Do you Accept Fat Acceptance?

There seems to be a lot of conversation and discussion in the blogosphere lately about the Fat Acceptance (FA) movement and whether or not they encourage women to stay fat, in addition to the accusation of not being supportive of women who want to lose weight. And the very same women who don’t fit in with the FA movement also don’t fit in with other factions that staunchly support weight loss by any means necessary. More and more I am finding women who are caught somewhere in the middle of wanting to be thin and wanting to be happy where they are, and there is a whole wide range in between.

So the question is which side do I support?

Well, I support any side that allows a woman to choose for herself what she wants to do with her body, without being criticized lambasted or treated badly as a result of her choice. Because the reality is some women want to be thin, so what? They’ve been overweight their entire life and they want to access the currency of thinness and all that it brings in this society. Some women like who they are and aren’t really interested in changing anything about their bodies (yes, these women really do exist) and some women will hate their bodies no matter what size they are. And I don’t want to hear it from the fat haters about how fat people are a drain on the healthcare system, when our real focus needs to be on treating healthcare as a right, not a commodity. The real fight is about how we subsidize certain food industries, pharmaceutical companies, the big business of healthcare and government.

You have to be comfortable in your own body. Period. End of story. And there’s no amount of hatred, rhetoric, reports or statistics, on either side of the fence, that will change this fact. So, first ask yourself the question “do I feel comfortable in my body?” If the answer is yes, then great, congratulations. But if the answer is no, you’ve got some work to do.

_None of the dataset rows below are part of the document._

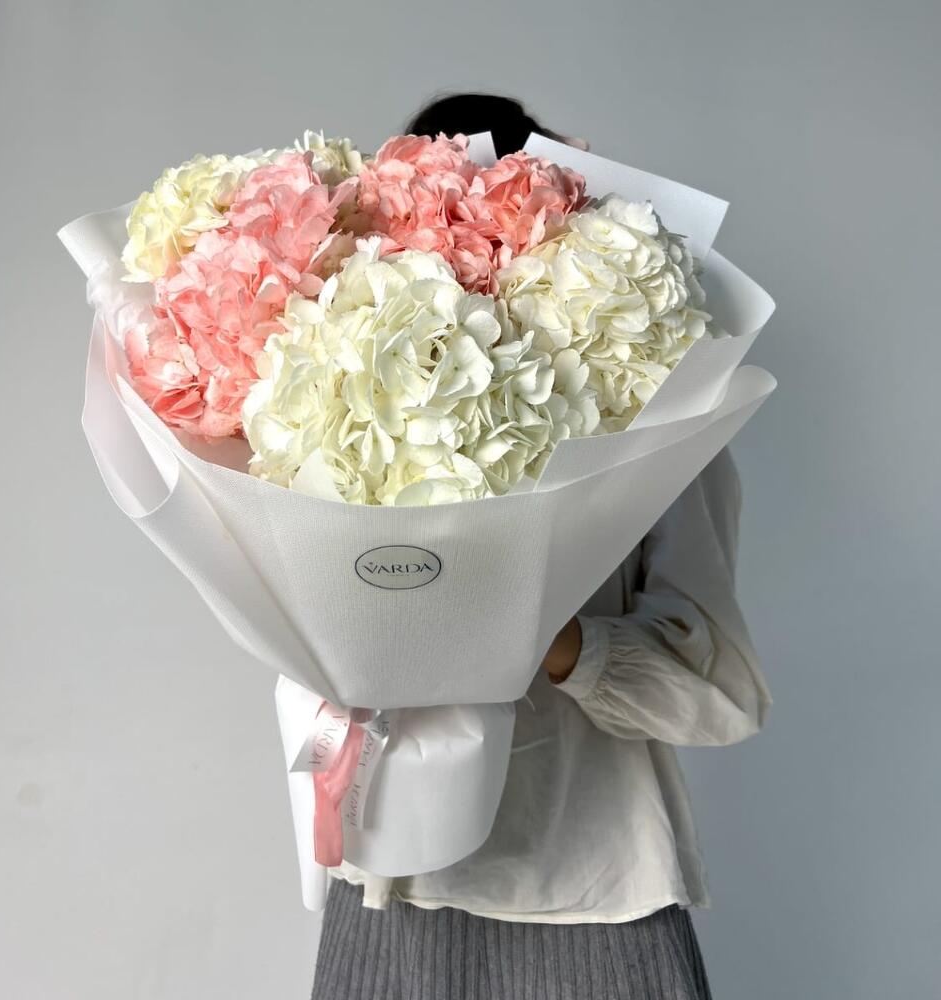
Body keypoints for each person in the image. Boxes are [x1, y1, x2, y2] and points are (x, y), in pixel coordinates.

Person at [310, 93, 772, 1000]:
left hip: (589, 903)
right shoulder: (342, 394)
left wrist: (550, 638)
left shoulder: (662, 414)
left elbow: (722, 697)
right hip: (392, 893)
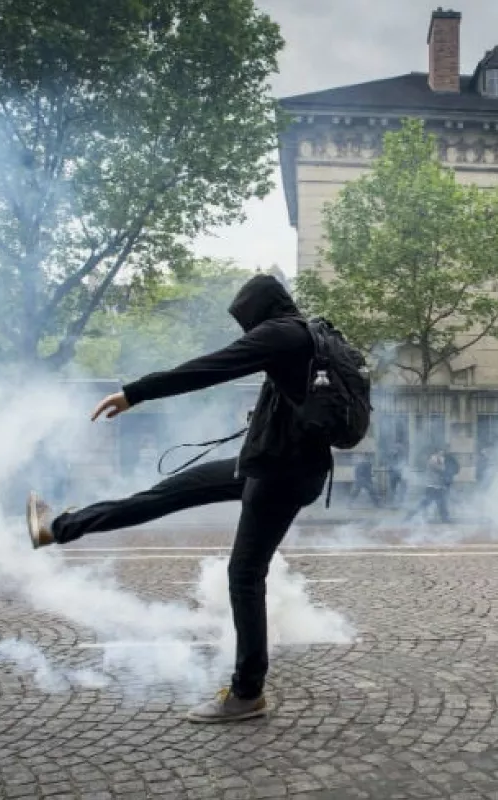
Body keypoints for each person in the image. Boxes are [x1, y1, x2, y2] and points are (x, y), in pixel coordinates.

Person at [24, 274, 332, 724]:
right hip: (269, 461)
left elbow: (209, 367)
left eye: (245, 320)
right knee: (164, 494)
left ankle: (247, 693)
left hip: (281, 472)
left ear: (259, 311)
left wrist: (136, 392)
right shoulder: (306, 334)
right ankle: (57, 528)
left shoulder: (282, 334)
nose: (245, 332)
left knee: (245, 574)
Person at [406, 448, 452, 523]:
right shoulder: (433, 460)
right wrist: (442, 463)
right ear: (437, 452)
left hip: (438, 486)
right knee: (424, 503)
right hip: (432, 486)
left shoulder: (438, 459)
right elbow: (441, 469)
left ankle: (445, 518)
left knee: (442, 503)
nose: (442, 454)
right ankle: (410, 515)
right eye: (441, 452)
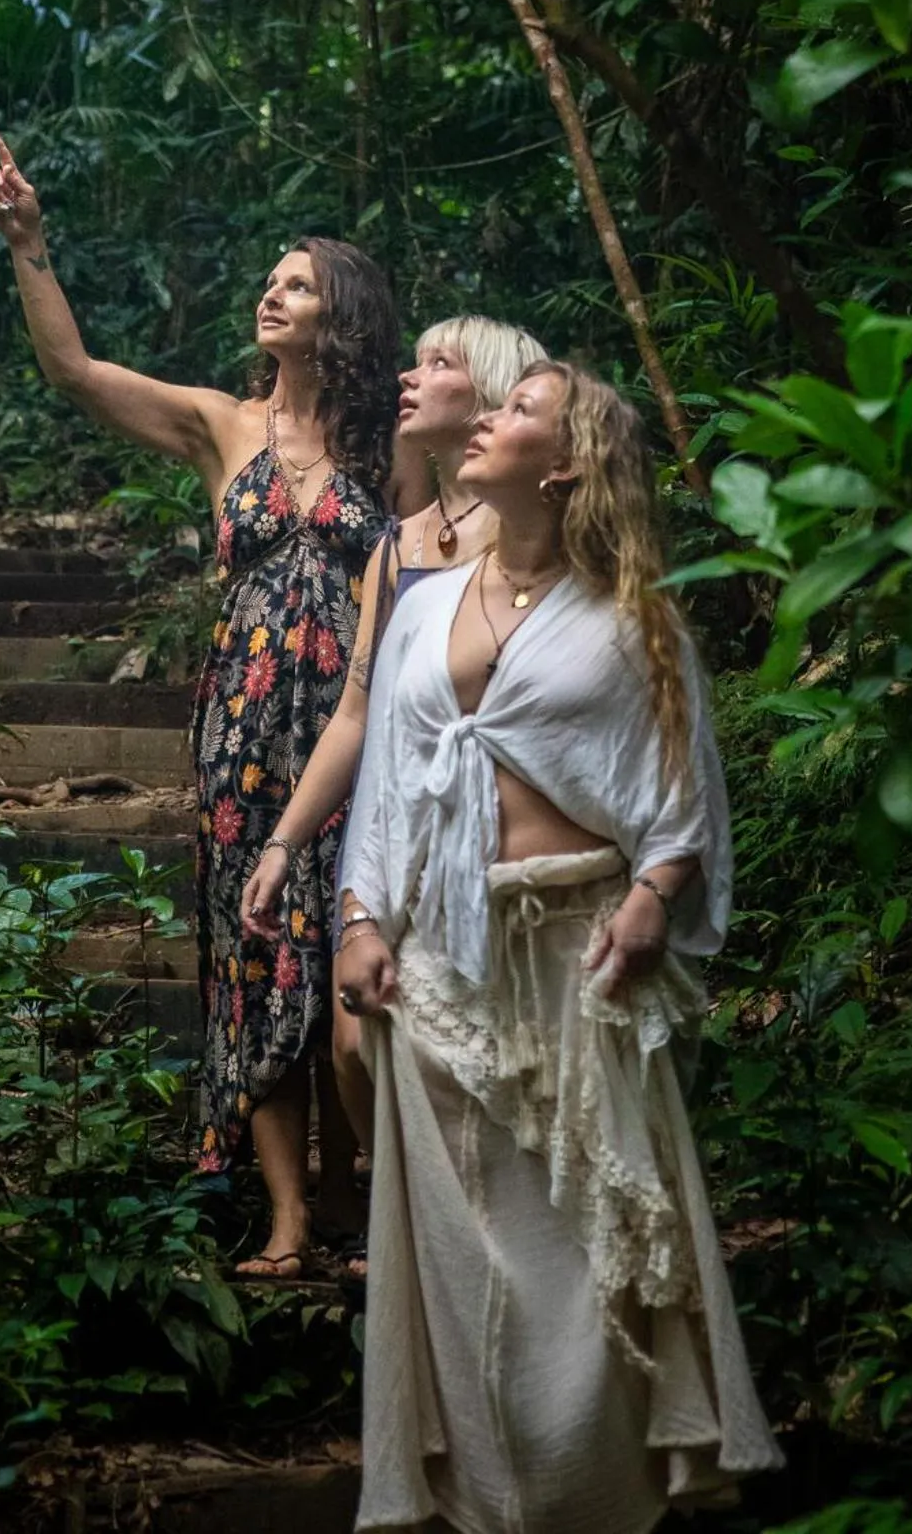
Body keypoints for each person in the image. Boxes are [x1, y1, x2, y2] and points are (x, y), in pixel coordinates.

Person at [335, 361, 784, 1532]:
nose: (486, 417)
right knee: (462, 1255)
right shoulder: (427, 603)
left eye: (519, 408)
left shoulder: (634, 613)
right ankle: (489, 1505)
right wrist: (359, 914)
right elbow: (387, 779)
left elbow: (684, 795)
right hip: (438, 963)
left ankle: (595, 1500)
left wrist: (657, 890)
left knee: (589, 1254)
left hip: (579, 954)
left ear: (569, 460)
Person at [0, 135, 396, 1278]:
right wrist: (31, 244)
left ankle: (357, 1202)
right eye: (270, 275)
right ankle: (287, 1220)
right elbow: (74, 371)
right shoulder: (222, 423)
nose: (273, 289)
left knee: (349, 955)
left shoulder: (389, 450)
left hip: (365, 736)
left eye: (298, 279)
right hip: (242, 739)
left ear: (342, 312)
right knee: (260, 957)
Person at [239, 315, 547, 1270]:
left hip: (503, 832)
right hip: (394, 826)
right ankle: (421, 1220)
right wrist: (287, 841)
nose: (410, 377)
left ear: (493, 392)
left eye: (439, 362)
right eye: (413, 358)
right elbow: (356, 714)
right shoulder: (396, 544)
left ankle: (482, 1240)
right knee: (354, 1043)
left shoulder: (536, 530)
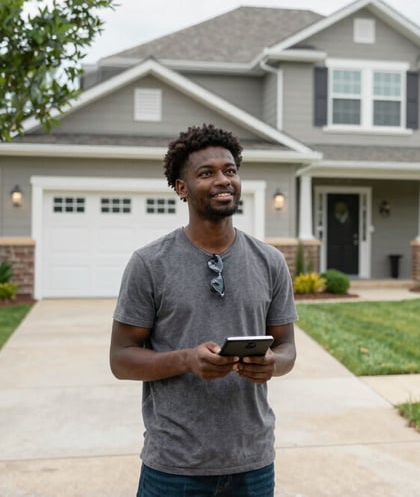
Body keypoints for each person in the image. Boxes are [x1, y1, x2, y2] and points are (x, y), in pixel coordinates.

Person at [109, 124, 297, 497]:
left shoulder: (270, 262)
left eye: (229, 170)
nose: (222, 180)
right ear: (181, 188)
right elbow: (121, 359)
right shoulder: (150, 263)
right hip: (175, 465)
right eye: (206, 173)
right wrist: (186, 360)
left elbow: (287, 347)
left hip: (253, 462)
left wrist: (273, 363)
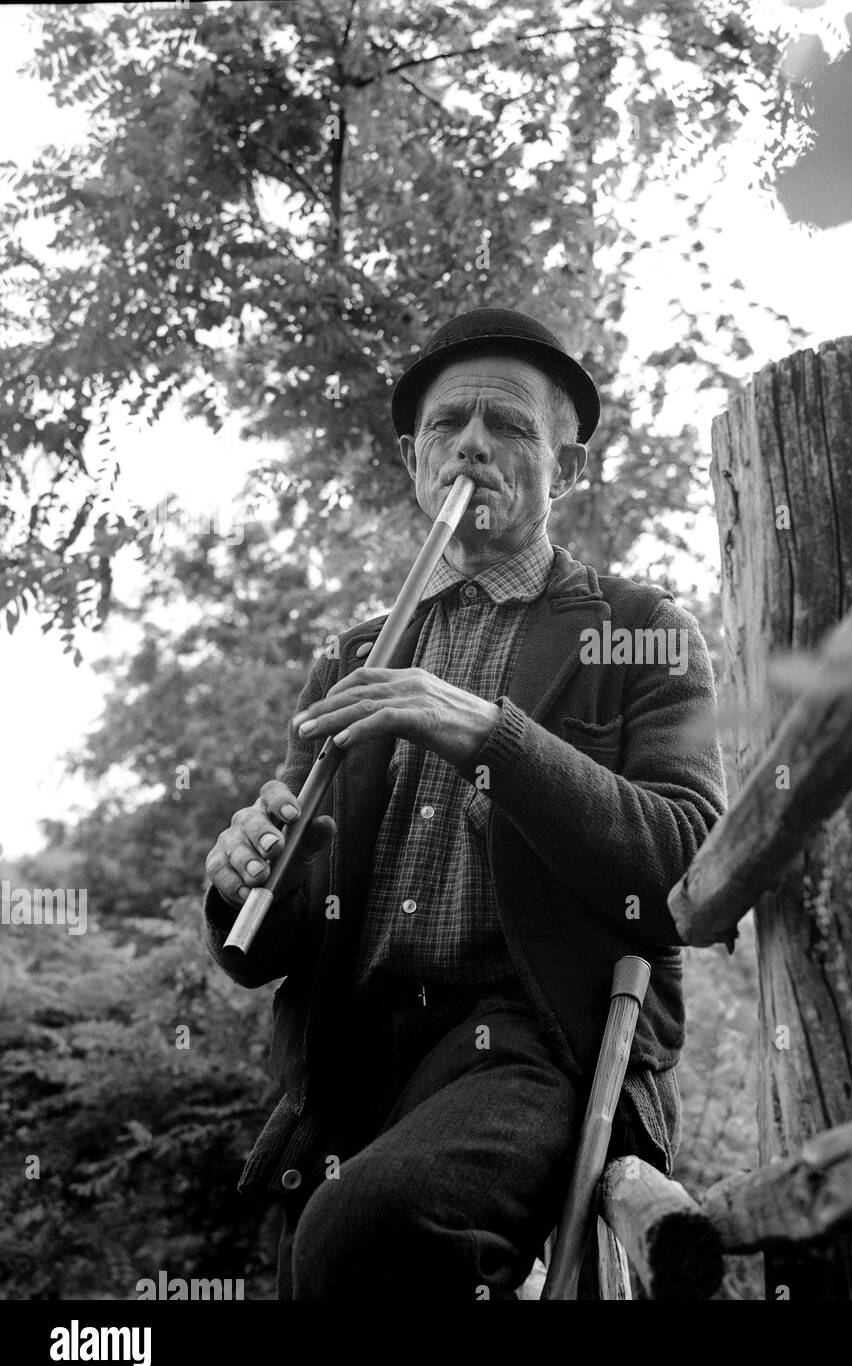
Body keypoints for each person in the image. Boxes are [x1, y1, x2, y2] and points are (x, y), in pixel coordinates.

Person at [201, 308, 727, 1299]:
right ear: (414, 456)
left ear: (562, 467)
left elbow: (687, 874)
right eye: (450, 426)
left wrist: (496, 735)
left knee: (368, 1232)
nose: (475, 444)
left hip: (533, 1044)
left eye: (511, 426)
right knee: (321, 1252)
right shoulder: (357, 655)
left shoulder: (644, 630)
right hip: (359, 1057)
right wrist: (242, 880)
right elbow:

When it comes to weight loss, body acceptance and living a healthy life, this is what I know for sure about:

Being Fat

For me personally, being fat is anything larger than a size 16, or being 200lbs+ and this is all in proportion to the sizes and weight I have been in my life. I’ve been as large as a size 24 and as small as a size 12. Right now I’m a size 16 and I’m starting to feel uncomfortable, so I know it’s time to pull in the reigns and get myself back on track. Fat is also uncomfortable. I don’t like my thighs rubbing together when it’s hot outside and I like to fit comfortably into an airplane seat

Being Thin

 Nothing.  While I’ve lost a significant amount of weight and kept most of it off, I’ve never considered myself to be thin. I have been a relatively average size, but never thin.

Losing 100lbs

I felt my healthiest and most confident at my lowest weight. I was more outgoing, friendly, and personable and I compared myself to other women significantly less than I used to. Life wasn’t perfect, but I finally felt at home in my body.

Losing Weight

It’s challenging, but not impossible. Getting to the heart of what’s eating you is absolutely critical to success for an emotional eater like me. Cooking and working out in a way that you enjoy are the mechanics of weight loss, but knowing why you eat and deliberately choose not to make healthy choices is critical to success.

Losing a lot of weight but still being considered fat

At my lowest weight, I was still considered to be obese by medical and BMI standards. Regardless of the fact that I had never been a size 12 in my adult life, it did not matter. One of the most crushing experiences I had was being in a pizza shop after losing about 75lbs and a kid asked her mom why I was so fat? I wanted to throw that kid out the window, but I resisted. Everybody’s got an opinion.

Weight Re-gain

It’s hard and it makes you feel like a failure sometimes. Just when I thought I had it all figured out, life intervened with a series of struggles, challenges and setbacks, and in the wake of it all I returned to the first love of my life. Food. The only difference is now I am awake and I know how and what it means to be healthy and that I can make better choices. It has also been very humbling to know that I am still on the journey and there’s still a lot to learn.

 

 

If you’re trying to get healthy, start by doing something physical that you enjoy and cook fresh food. You won’t lose 20lbs in a week, but it’s a good place to start.